Vice Chairman Frankie Myers of the Yurok Tribe made a trip down to offer his thoughts about what the future of the forest should look like. He told a crowd of gathered supporters that in order to restore the forest, we must restore its original caretakers, the Pomo and Coast Yuki peoples, to the land.
On March 2nd, Senator McGuire announced that the JDSF management plan would be rewritten. Rewriting the old management plan, which permits logging of large redwoods, damage to Native American sacred sites, and other bad management practices, has been one of the coalition’s main demands. The new management plan must include full co-management with tribes, protection for large trees, and more engagement with the local community, and must account for the climate and biodiversity emergency that is upon us. In the meantime, a moratorium on timber operations must be secured so that CAL FIRE cannot damage the forest any further while a new management plan is developed.

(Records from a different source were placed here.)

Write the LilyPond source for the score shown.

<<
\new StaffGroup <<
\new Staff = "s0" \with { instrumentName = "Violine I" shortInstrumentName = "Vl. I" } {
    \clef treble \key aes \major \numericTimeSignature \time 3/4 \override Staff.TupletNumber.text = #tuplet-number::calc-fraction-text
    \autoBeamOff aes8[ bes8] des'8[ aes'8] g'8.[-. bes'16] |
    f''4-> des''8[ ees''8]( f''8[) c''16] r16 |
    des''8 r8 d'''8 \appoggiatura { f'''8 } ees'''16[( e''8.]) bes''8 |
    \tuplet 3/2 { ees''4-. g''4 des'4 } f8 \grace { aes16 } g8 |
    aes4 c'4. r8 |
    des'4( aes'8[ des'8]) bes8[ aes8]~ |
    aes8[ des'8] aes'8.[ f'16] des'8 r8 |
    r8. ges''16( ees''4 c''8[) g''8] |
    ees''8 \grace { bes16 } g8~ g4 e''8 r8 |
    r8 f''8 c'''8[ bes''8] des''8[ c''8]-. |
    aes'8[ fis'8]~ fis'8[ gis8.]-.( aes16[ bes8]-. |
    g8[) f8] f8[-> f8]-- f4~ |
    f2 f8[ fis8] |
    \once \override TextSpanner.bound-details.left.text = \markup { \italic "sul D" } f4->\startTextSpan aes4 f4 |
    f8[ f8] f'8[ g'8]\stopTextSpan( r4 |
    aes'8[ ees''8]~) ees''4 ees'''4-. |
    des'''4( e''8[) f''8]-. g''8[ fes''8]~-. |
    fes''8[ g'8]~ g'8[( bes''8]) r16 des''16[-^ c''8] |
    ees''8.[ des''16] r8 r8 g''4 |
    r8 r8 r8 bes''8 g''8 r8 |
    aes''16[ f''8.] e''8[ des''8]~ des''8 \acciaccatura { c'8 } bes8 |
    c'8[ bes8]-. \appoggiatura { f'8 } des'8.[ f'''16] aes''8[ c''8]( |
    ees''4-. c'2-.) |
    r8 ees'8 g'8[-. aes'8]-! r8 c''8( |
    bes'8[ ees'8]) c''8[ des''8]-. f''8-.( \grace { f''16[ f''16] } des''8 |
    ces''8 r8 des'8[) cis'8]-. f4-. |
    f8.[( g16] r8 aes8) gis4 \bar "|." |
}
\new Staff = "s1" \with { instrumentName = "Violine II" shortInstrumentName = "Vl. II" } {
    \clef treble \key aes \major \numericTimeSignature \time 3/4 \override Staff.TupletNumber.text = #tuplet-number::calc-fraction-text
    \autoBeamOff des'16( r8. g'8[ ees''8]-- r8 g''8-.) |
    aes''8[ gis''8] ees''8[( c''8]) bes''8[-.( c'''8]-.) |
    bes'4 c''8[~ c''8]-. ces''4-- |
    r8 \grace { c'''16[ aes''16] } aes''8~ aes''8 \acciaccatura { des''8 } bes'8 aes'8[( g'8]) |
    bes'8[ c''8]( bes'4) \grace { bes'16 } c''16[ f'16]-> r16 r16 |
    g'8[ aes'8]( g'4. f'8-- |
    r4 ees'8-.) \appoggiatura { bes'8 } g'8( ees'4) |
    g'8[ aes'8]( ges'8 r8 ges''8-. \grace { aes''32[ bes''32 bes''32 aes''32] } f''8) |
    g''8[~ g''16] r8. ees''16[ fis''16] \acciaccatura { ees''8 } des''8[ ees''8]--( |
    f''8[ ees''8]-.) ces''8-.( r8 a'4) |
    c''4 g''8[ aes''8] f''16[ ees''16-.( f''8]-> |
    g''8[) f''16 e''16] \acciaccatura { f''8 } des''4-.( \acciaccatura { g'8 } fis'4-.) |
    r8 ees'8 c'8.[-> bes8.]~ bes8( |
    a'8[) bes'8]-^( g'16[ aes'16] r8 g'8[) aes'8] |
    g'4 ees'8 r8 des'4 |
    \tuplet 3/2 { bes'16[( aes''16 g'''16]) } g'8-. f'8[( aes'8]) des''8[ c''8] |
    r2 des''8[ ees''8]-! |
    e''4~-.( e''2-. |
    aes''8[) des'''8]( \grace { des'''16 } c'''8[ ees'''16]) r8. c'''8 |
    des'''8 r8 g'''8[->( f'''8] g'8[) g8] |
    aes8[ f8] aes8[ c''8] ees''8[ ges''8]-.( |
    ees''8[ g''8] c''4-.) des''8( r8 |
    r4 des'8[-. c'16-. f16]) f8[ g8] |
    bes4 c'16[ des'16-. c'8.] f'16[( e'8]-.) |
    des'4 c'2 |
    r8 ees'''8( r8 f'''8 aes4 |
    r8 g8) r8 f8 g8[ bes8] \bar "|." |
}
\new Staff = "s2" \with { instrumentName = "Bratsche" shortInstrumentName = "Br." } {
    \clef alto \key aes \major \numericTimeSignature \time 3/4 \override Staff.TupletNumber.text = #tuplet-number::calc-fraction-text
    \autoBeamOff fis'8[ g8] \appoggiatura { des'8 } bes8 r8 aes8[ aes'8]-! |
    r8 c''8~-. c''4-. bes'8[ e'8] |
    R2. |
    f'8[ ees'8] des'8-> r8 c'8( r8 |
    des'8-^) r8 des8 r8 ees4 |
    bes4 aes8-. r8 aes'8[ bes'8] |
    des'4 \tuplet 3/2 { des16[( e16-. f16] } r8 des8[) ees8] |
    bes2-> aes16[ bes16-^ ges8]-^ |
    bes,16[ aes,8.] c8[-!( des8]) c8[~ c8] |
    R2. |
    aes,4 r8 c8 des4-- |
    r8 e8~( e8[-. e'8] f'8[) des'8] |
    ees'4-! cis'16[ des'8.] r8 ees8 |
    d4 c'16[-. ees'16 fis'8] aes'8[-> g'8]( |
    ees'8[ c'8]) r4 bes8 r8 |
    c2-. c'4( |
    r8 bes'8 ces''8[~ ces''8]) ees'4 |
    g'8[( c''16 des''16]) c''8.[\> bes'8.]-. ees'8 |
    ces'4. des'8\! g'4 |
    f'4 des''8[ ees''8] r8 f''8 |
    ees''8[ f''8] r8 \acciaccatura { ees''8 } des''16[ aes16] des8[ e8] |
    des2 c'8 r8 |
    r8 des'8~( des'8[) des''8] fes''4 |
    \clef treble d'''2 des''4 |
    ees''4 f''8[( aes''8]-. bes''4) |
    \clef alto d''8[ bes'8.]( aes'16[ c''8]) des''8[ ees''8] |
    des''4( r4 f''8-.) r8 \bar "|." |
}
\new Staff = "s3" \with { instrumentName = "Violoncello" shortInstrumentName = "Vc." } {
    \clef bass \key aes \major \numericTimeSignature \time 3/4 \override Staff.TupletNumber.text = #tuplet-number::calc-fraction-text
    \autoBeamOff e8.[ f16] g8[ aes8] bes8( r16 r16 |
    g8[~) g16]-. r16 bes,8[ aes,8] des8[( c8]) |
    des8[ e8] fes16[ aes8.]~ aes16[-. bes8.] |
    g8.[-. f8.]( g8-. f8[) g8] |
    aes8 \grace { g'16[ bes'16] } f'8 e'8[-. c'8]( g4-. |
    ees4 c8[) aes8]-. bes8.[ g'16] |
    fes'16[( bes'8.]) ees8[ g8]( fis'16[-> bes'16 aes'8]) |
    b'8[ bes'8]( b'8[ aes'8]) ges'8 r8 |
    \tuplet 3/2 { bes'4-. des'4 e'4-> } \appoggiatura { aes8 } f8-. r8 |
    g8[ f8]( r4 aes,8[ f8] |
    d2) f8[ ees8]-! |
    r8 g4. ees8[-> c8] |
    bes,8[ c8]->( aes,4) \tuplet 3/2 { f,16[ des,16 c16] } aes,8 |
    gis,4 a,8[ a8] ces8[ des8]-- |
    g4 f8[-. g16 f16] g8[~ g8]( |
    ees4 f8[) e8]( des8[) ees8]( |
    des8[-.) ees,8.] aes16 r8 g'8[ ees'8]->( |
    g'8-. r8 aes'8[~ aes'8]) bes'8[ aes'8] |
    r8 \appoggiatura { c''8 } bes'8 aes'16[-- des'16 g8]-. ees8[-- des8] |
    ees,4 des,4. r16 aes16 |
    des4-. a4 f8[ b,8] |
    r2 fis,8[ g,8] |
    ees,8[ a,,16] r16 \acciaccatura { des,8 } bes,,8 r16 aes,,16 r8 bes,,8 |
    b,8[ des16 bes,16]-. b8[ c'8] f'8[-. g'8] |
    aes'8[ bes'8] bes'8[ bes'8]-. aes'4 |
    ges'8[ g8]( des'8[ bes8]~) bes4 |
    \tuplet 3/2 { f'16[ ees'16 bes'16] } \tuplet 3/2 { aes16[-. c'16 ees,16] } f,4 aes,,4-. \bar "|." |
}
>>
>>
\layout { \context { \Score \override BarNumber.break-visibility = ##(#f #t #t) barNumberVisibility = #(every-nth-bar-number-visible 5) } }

Destructive logging occurring in JDSF is completely controlled by the State. If Newsom wanted, he could place a moratorium on logging operations to protect the forest. Chairman Hunter presented thousands of signatures he has collected calling for a moratorium at a rally in Ukiah earlier this month. The rally was attended by Native American dancers, environmental groups, and members of the public who support change in JDSF. Another rally at the Capitol in Sacramento on March 25th was attended by hundreds of people.
Together, we are all committed to changing the way CAL FIRE manages JDSF to focus on wildlife conservation, carbon sequestration, protecting cultural sites, and recreation, not industrial logging.